Moline Memories - MHS 66 Friends






Showing posts with label Haiku Country. Show all posts
Showing posts with label Haiku Country. Show all posts

Monday, July 18, 2022

Review - The Haiku Books of Lawrence Eyre, MHS 66:
Available at Amazon and Walmart.com

 Lawrence Eyre's Heartland Haiku is available at Amazon - as well as Walmart.com.

Eyre's Haiku Country is also available at Walmart.com, as well as at Amazon.com.

Lawrence inscribed this in the copy of Heartland Haiku that he sent to me for review:

"Greg: Whoda thunk Garfield kids would end up writing books after reading MAD?"

At John Deere Junior High, teachers called us The Garfield Gashouse Gang, because we clustered together and had the best time laughing and being mildly disruptive.

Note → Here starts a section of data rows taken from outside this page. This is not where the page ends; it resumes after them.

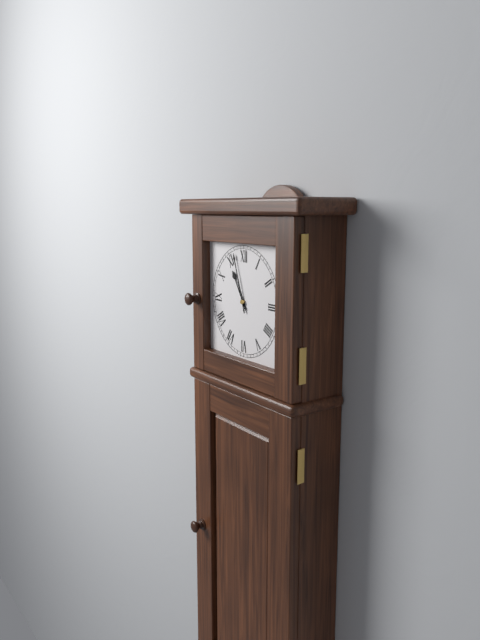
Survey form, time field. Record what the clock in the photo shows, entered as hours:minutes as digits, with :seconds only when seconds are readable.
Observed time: 10:57
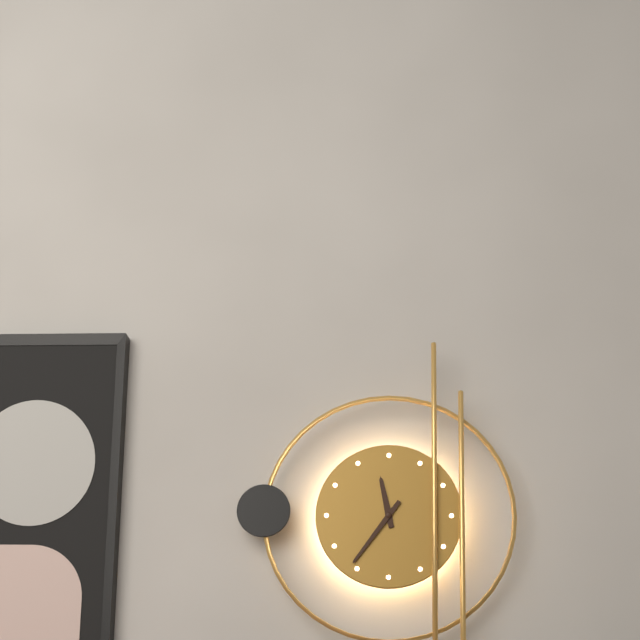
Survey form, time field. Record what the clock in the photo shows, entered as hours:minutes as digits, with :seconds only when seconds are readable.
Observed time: 11:36
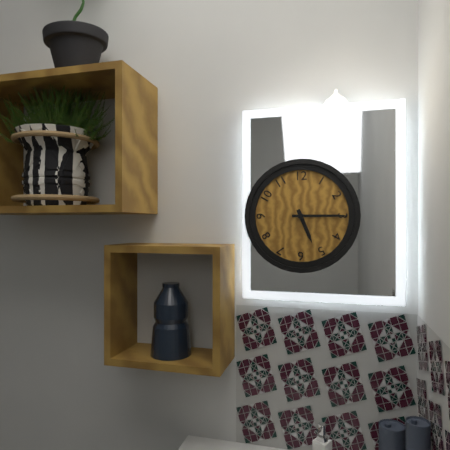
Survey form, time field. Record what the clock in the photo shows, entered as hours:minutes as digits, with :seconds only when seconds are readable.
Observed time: 5:15
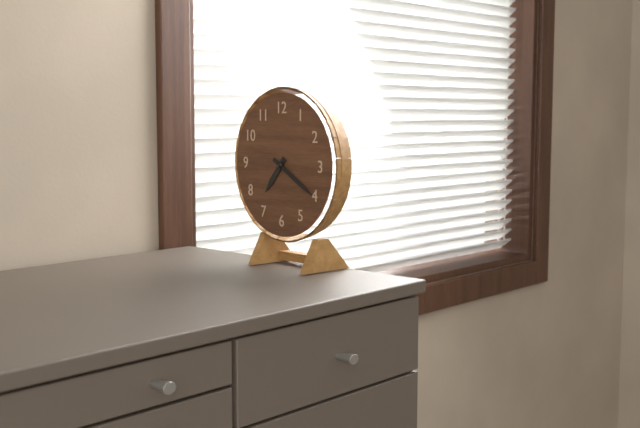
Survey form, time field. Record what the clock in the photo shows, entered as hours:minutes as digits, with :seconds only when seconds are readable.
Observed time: 7:20
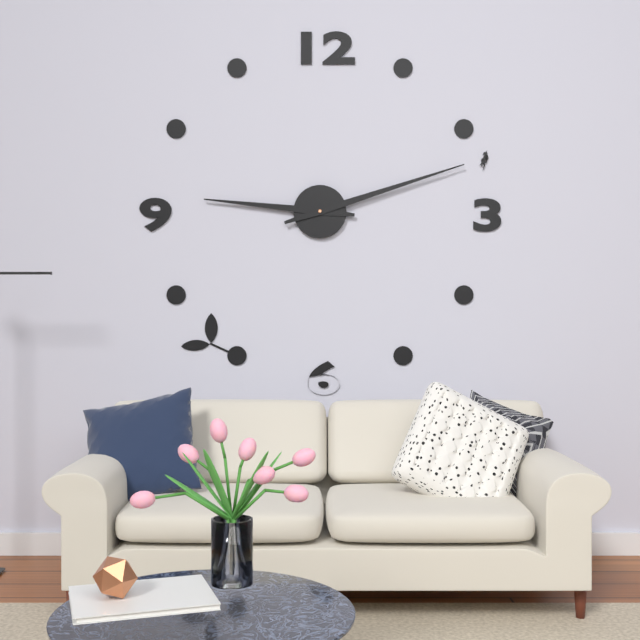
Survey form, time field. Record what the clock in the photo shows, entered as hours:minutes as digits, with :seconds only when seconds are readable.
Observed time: 9:12
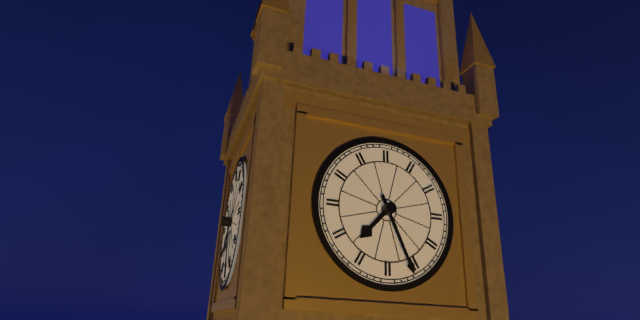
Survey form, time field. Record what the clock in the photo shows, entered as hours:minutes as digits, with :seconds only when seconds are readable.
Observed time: 7:26
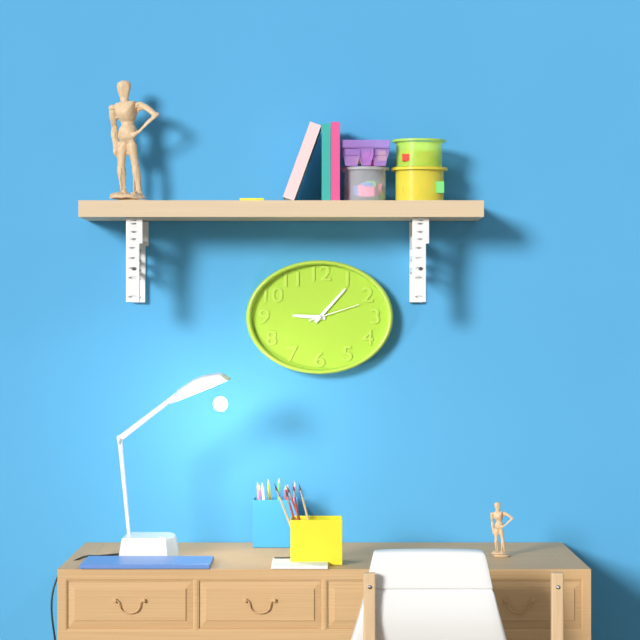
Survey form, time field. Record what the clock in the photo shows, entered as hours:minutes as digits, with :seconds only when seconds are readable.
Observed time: 9:07:12
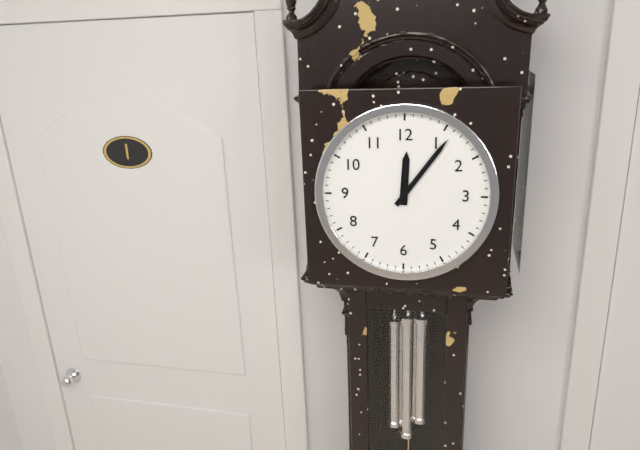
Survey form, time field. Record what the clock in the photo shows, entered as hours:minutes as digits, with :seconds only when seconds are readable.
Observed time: 12:06
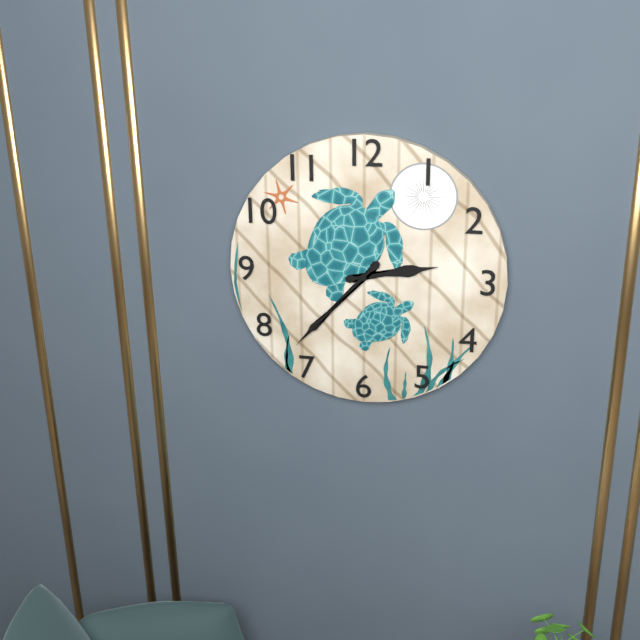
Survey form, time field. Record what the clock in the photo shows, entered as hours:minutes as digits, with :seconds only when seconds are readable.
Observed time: 2:37
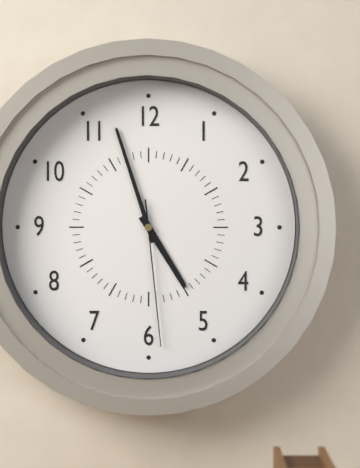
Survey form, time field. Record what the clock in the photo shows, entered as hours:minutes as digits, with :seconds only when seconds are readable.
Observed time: 4:57:29
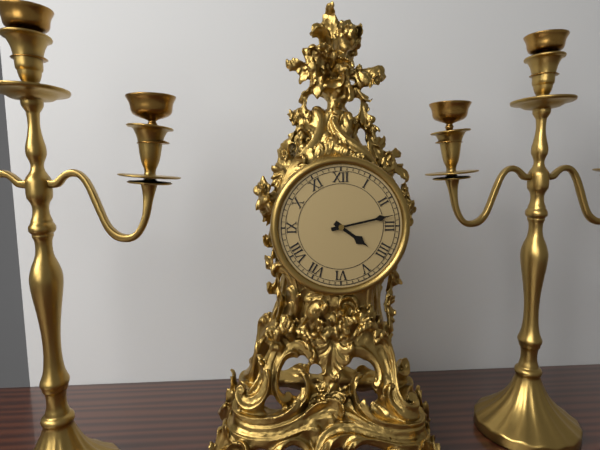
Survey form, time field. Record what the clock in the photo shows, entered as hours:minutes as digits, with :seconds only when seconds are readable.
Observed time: 4:13
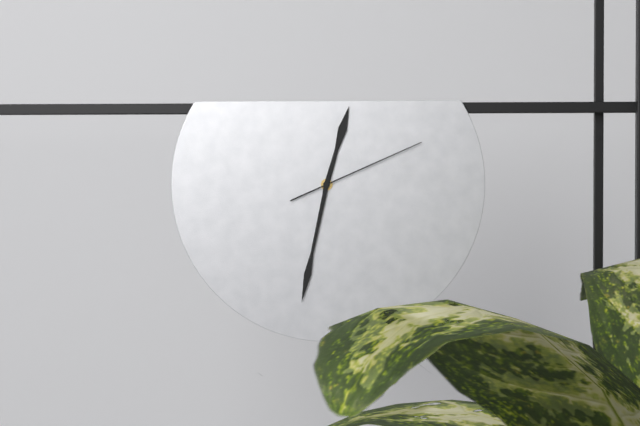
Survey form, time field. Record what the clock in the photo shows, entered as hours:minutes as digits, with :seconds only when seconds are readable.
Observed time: 12:32:11
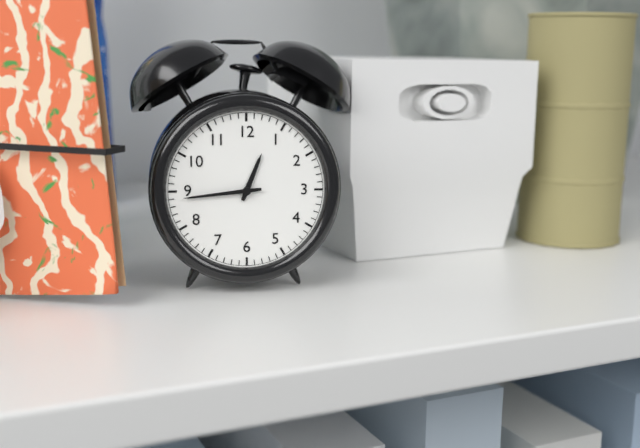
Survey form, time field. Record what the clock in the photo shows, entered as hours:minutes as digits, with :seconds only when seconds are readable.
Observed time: 12:44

Mr. McAlister said, "The teachers can spot the Garfielders in each class."

 

 Garfield is now a condo unit, so it really needs a touch of Photoshop nostalgia.

The author and I go back to second grade, which was 67 years ago, when Lawrence's family moved to Moline and he matriculated at Garfield Grade School. Ann Johnson-Zander also went to Garfield and the three of us graduated from Moline High in 1966. The three of us lived in the same area of Moline and attended Yale at various times. 

I joined Salem Lutheran Church, after asking Lawrence where he attended. The next Sunday I got out of the car and went to Salem instead of First Christian Church, across the street. My mother said, "Where are YOU going?" I said, "Across the street," and I never returned to First Christian. As Tolkien observed in The Hobbit, we never know where that path will take us. I went to Augustana College, where I met Christina Ellenberger, whose birthday is this week.

Lawrence won a full scholarship at Yale College and joined the famed Whiffenpoofs singing club at Yale

Lawrence and I went to Yale Divinity, but at different times. We have stayed in touch, in part because of MHS reunions and Facebook. I have enjoyed posting his memorabilia in Moline Memories, and his mother's birthdays. Christina and I knew her at Salem and we saw his father at the Billy Graham event in South Bend, Indiana. Lawrence's parents went to Augustana College and were both in the choir, which may explain his singing voice.

It is a small world and haikus are small poems. Epic poetry and large novels can dazzle or puzzle the mind. Poetry demands so much more per word, and the haiku exposes one's lack of poetic gifts.

Lawrence went to a high school and a college where literature was taught with a deep appreciation for the authors and their contribution to Western culture. Although he earned acclaim for coaching tennis, Lawrence's haikus have been a staple in social media.

A haiku is a Japanese stanza of 17 syllables, three lines, 5-7-5.

The first stanza in Heartland Haiku

If trees are giving 
Their lives for this I'd better
Say something worthwhile

and also

Find your voice they said
I'm finding mine as many
Voices go silent

Heartland Haiku is one continuous poem, a challenge most of us would not want to address. The stanzas are humorous and ironic, also touching on the pain and tumults of life and death.

Quiet heroism
Lives on wherever people
Work for daily bread

Haiku Country begins

In haiku country
Extra syllables die fast
Seventeen or bust

Later
Beatles and Beach Boys
Wrote haiku songs long before
Anyone noticed

And
No haiku today
Five seven five drives me nuts
Well maybe one more

These books are a delight. They are ideal gifts for people who would like to explore the craft and see how much can come from supposedly simple stanzas.

Lawrence and Laurie have been married 40 years.
She is also a tennis coach. Their teams have been phenomenally successful.


 My father took us to the Yale football stadium, to see them demolish Princeton's team.